The entries that follow should come back exactly, with no pictures among them.
[[ Dataset records open ]]
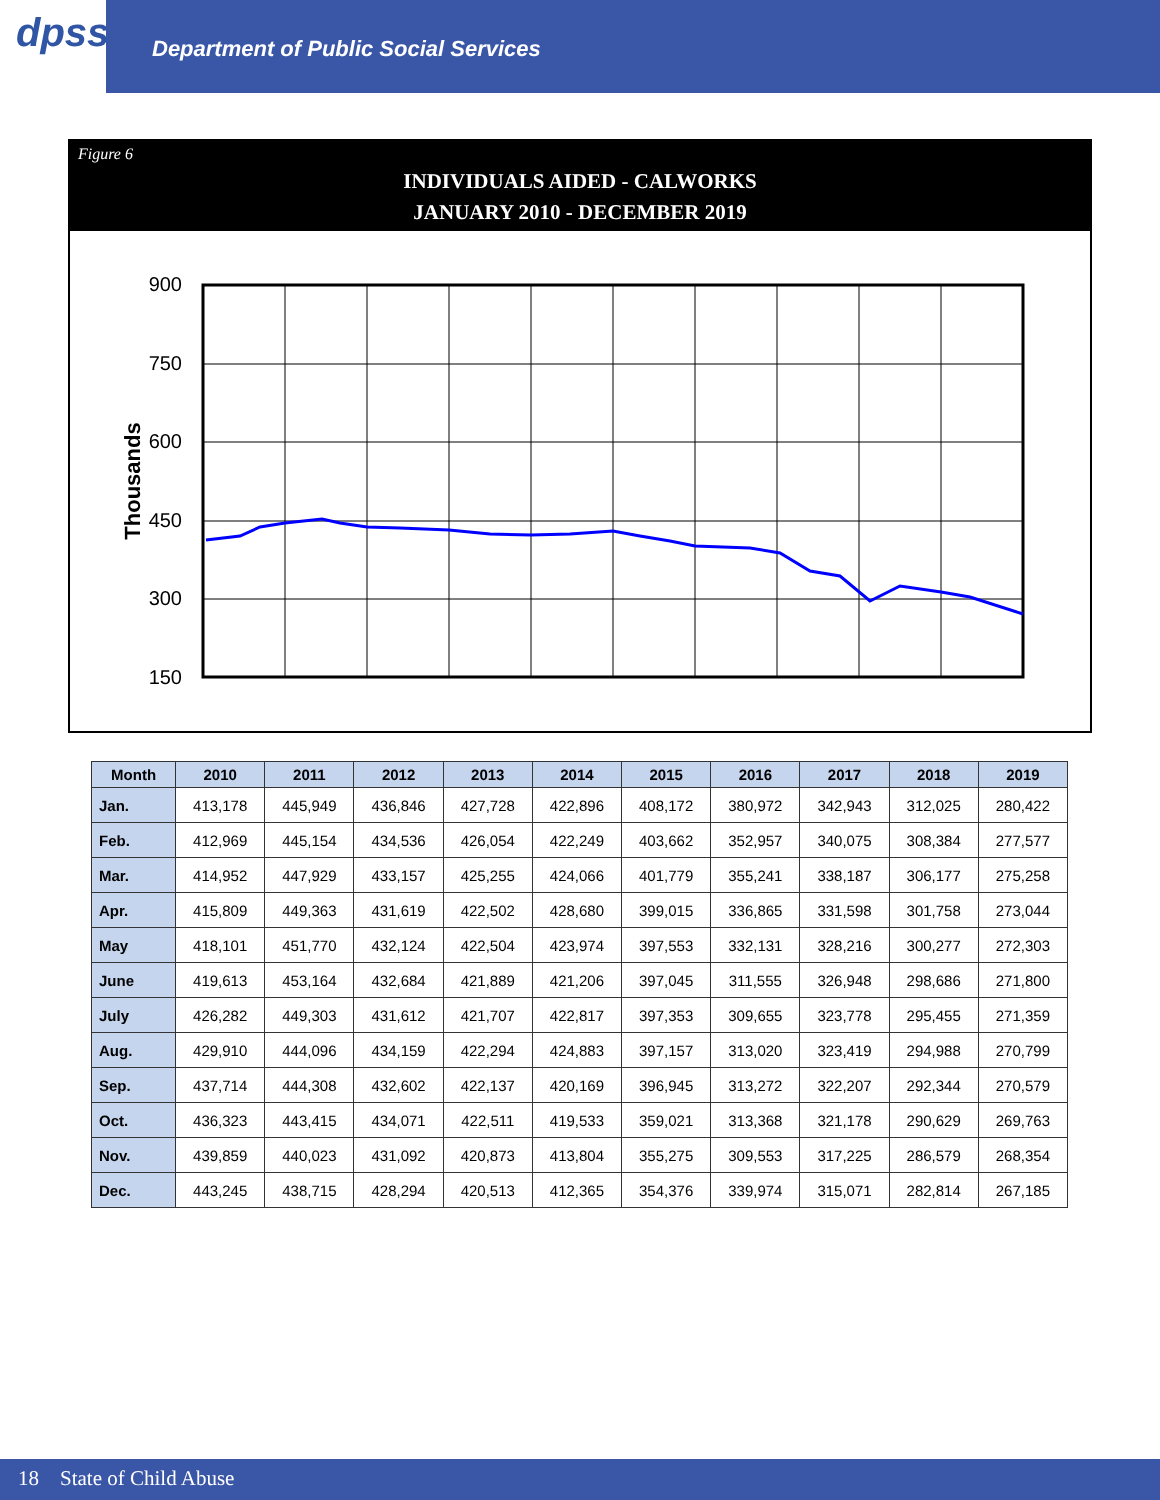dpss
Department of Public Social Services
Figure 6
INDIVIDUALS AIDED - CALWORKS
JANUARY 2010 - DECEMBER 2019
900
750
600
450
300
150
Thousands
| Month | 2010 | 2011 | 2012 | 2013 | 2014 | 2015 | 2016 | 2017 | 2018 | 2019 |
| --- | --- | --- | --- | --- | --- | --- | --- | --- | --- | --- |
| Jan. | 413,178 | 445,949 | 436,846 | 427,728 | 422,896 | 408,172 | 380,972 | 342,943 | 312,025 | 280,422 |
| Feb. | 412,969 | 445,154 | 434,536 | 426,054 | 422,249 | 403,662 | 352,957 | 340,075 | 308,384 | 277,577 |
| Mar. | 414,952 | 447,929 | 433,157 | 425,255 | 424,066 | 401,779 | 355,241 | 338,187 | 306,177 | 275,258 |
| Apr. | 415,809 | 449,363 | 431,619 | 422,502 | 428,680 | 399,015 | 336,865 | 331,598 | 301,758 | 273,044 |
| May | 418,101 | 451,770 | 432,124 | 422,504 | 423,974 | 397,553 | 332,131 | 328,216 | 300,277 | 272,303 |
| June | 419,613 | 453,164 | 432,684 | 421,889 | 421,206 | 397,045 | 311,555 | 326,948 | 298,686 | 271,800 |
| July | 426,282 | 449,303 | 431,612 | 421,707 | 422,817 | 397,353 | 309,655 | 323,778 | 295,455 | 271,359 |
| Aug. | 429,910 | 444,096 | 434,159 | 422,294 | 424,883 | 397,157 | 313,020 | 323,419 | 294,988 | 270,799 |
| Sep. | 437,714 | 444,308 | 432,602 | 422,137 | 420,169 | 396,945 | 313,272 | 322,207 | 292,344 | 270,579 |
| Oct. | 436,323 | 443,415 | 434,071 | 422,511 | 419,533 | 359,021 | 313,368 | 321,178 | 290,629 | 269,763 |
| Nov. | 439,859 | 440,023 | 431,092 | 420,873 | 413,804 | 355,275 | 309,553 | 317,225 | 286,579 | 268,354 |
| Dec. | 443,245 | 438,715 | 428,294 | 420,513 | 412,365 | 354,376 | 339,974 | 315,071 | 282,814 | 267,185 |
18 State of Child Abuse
[[ Dataset records closed ]]
Answer:
dpss
Department of Public Social Services
Figure 6
INDIVIDUALS AIDED - CALWORKS
JANUARY 2010 - DECEMBER 2019
900
750
600
450
300
150
Thousands
| Month | 2010 | 2011 | 2012 | 2013 | 2014 | 2015 | 2016 | 2017 | 2018 | 2019 |
| --- | --- | --- | --- | --- | --- | --- | --- | --- | --- | --- |
| Jan. | 413,178 | 445,949 | 436,846 | 427,728 | 422,896 | 408,172 | 380,972 | 342,943 | 312,025 | 280,422 |
| Feb. | 412,969 | 445,154 | 434,536 | 426,054 | 422,249 | 403,662 | 352,957 | 340,075 | 308,384 | 277,577 |
| Mar. | 414,952 | 447,929 | 433,157 | 425,255 | 424,066 | 401,779 | 355,241 | 338,187 | 306,177 | 275,258 |
| Apr. | 415,809 | 449,363 | 431,619 | 422,502 | 428,680 | 399,015 | 336,865 | 331,598 | 301,758 | 273,044 |
| May | 418,101 | 451,770 | 432,124 | 422,504 | 423,974 | 397,553 | 332,131 | 328,216 | 300,277 | 272,303 |
| June | 419,613 | 453,164 | 432,684 | 421,889 | 421,206 | 397,045 | 311,555 | 326,948 | 298,686 | 271,800 |
| July | 426,282 | 449,303 | 431,612 | 421,707 | 422,817 | 397,353 | 309,655 | 323,778 | 295,455 | 271,359 |
| Aug. | 429,910 | 444,096 | 434,159 | 422,294 | 424,883 | 397,157 | 313,020 | 323,419 | 294,988 | 270,799 |
| Sep. | 437,714 | 444,308 | 432,602 | 422,137 | 420,169 | 396,945 | 313,272 | 322,207 | 292,344 | 270,579 |
| Oct. | 436,323 | 443,415 | 434,071 | 422,511 | 419,533 | 359,021 | 313,368 | 321,178 | 290,629 | 269,763 |
| Nov. | 439,859 | 440,023 | 431,092 | 420,873 | 413,804 | 355,275 | 309,553 | 317,225 | 286,579 | 268,354 |
| Dec. | 443,245 | 438,715 | 428,294 | 420,513 | 412,365 | 354,376 | 339,974 | 315,071 | 282,814 | 267,185 |
18 State of Child Abuse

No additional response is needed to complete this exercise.